What is being asked
In the data below, find the line containing "de rectas horizontales**", then set down that line and every later line up to and including the line containing "punto \((0, 4)\).", exactly.
Raw data Block Start
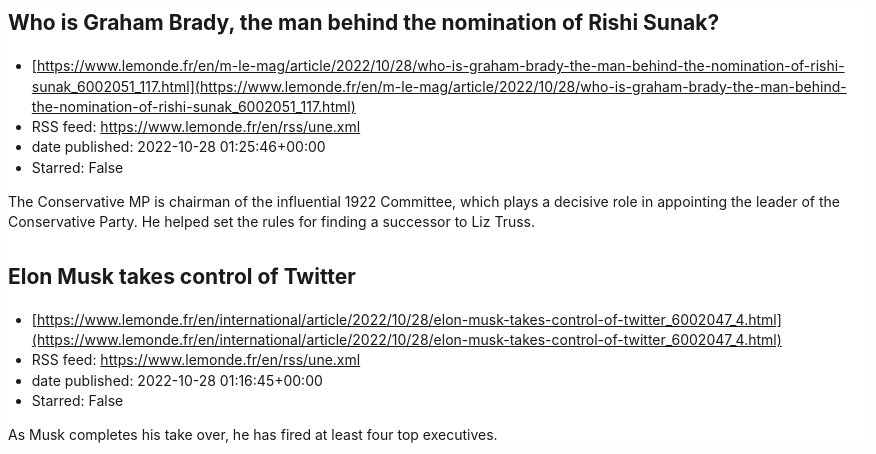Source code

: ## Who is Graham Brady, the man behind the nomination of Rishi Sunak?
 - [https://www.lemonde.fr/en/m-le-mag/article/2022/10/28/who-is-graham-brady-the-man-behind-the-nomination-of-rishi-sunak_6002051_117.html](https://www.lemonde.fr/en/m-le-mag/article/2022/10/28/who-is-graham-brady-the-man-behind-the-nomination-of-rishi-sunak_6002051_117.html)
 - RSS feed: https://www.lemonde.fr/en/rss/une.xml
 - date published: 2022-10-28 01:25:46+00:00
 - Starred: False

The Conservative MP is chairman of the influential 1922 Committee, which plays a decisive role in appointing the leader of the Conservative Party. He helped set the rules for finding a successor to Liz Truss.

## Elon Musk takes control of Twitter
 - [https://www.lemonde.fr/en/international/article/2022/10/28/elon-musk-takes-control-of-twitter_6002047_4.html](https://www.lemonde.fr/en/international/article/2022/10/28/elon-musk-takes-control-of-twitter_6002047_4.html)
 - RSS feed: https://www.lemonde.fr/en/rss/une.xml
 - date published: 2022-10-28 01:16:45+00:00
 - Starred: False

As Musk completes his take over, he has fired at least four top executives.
Raw data Block End
Raw data Block Start
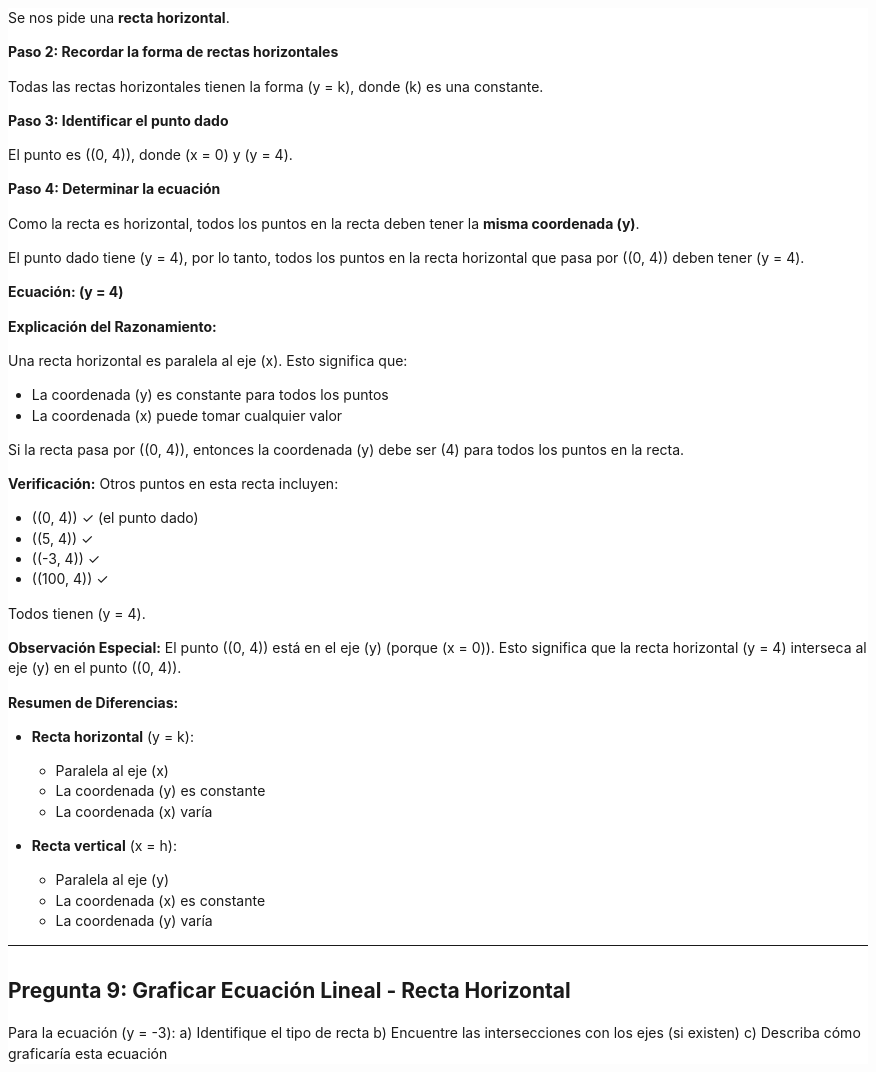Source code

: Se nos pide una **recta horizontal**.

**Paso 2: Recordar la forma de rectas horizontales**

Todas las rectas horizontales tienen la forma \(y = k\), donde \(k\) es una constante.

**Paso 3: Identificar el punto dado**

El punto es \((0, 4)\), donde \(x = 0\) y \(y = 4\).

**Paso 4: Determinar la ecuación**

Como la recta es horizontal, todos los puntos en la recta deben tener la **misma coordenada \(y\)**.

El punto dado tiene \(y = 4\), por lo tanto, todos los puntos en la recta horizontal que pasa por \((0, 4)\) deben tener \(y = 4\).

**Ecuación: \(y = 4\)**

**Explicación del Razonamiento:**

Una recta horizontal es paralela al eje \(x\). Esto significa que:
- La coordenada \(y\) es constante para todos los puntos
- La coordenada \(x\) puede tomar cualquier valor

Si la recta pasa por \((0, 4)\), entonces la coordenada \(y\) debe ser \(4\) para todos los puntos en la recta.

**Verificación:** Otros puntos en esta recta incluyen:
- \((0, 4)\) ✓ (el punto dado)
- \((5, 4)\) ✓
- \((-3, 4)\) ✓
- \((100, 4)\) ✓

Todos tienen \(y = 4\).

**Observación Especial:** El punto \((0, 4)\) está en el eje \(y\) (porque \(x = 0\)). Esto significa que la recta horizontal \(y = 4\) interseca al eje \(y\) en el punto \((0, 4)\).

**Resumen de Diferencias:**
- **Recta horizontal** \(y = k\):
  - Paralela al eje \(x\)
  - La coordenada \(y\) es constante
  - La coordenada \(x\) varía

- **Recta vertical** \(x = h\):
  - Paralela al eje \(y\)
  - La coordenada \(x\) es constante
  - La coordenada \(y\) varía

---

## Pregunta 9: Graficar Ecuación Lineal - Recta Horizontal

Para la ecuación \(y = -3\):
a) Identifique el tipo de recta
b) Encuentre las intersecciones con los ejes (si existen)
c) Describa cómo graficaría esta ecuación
Raw data Block End
Response to this exercise
**Paso 2: Recordar la forma de rectas horizontales**

Todas las rectas horizontales tienen la forma \(y = k\), donde \(k\) es una constante.

**Paso 3: Identificar el punto dado**

El punto es \((0, 4)\), donde \(x = 0\) y \(y = 4\).

**Paso 4: Determinar la ecuación**

Como la recta es horizontal, todos los puntos en la recta deben tener la **misma coordenada \(y\)**.

El punto dado tiene \(y = 4\), por lo tanto, todos los puntos en la recta horizontal que pasa por \((0, 4)\) deben tener \(y = 4\).

**Ecuación: \(y = 4\)**

**Explicación del Razonamiento:**

Una recta horizontal es paralela al eje \(x\). Esto significa que:
- La coordenada \(y\) es constante para todos los puntos
- La coordenada \(x\) puede tomar cualquier valor

Si la recta pasa por \((0, 4)\), entonces la coordenada \(y\) debe ser \(4\) para todos los puntos en la recta.

**Verificación:** Otros puntos en esta recta incluyen:
- \((0, 4)\) ✓ (el punto dado)
- \((5, 4)\) ✓
- \((-3, 4)\) ✓
- \((100, 4)\) ✓

Todos tienen \(y = 4\).

**Observación Especial:** El punto \((0, 4)\) está en el eje \(y\) (porque \(x = 0\)). Esto significa que la recta horizontal \(y = 4\) interseca al eje \(y\) en el punto \((0, 4)\).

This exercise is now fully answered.